War crimes of the kind we have here seem to me not to be so much signs of a formidable Russian army committed to the ruthless pursuit of frightening aims, but a further sign, if we needed it, of an army that is badly led and has low morale.

In a well-trained and effectively officered army, soldiers are not let loose on the civil population to murder and rape people. Why? Because such behaviour is not generally useful in achieving military objectives, and tends to reduce the morale and efficiency of a unit. Good officers at the platoon and company levels don't let this kind of thing happen. But the poor combat performance of the Russian infantry strongly suggests that it does not have good officers at that level. These are badly led, resentful and frightened conscripts, and this kind of behaviour is what you get when that is the case.
Perhaps the most brutal war crimes by a modern industrialized country were committed by Japan in the occupation of China. One element common to both Japan and Russia's military structure: crap runs downhill. Common to both was brutal discipline and rigid hierarchies. That environment encourages the average rank and file soldier to consider the prisoner as being responsible for his own miserable state of affairs. The husband hits the wife, who slaps the kid, who kicks the dog, the prisoner being the dog.

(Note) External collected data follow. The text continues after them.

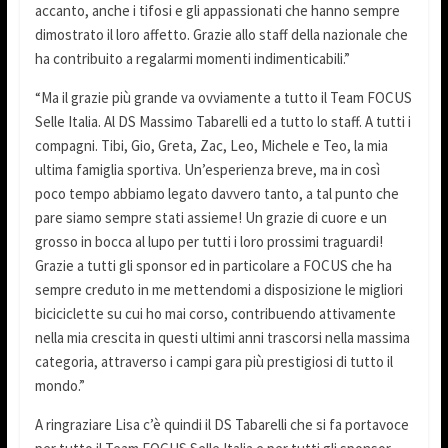
accanto, anche i tifosi e gli appassionati che hanno sempre
dimostrato il loro affetto. Grazie allo staff della nazionale che
ha contribuito a regalarmi momenti indimenticabili.”
“Ma il grazie più grande va ovviamente a tutto il Team FOCUS
Selle Italia. Al DS Massimo Tabarelli ed a tutto lo staff. A tutti i
compagni. Tibi, Gio, Greta, Zac, Leo, Michele e Teo, la mia
ultima famiglia sportiva. Un’esperienza breve, ma in così
poco tempo abbiamo legato davvero tanto, a tal punto che
pare siamo sempre stati assieme! Un grazie di cuore e un
grosso in bocca al lupo per tutti i loro prossimi traguardi!
Grazie a tutti gli sponsor ed in particolare a FOCUS che ha
sempre creduto in me mettendomi a disposizione le migliori
biciciclette su cui ho mai corso, contribuendo attivamente
nella mia crescita in questi ultimi anni trascorsi nella massima
categoria, attraverso i campi gara più prestigiosi di tutto il
mondo.”
A ringraziare Lisa c’è quindi il DS Tabarelli che si fa portavoce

The most troubling difference is that the Japanese thought the Chinese were racially inferior, while the Ukrainians are ostensibly the Slavic brothers of the Russians. The world is seeing what it is like to be liberated by Russian brothers. What country would now enter into a willing partnership with such a nation?

The irony is that the motivation for the war was a perceived threat to Russia's existence. But by initiating the war, Putin has thrown gasoline on the fire of his country's demise. Even if he is able to walk away with the fig leaf of some territory, the war has irrevocably weakened Russia internally and externally. The atrocities are what happens when you put a rifle into the hands of someone at the ass end of an unsuccessful totalitarian state.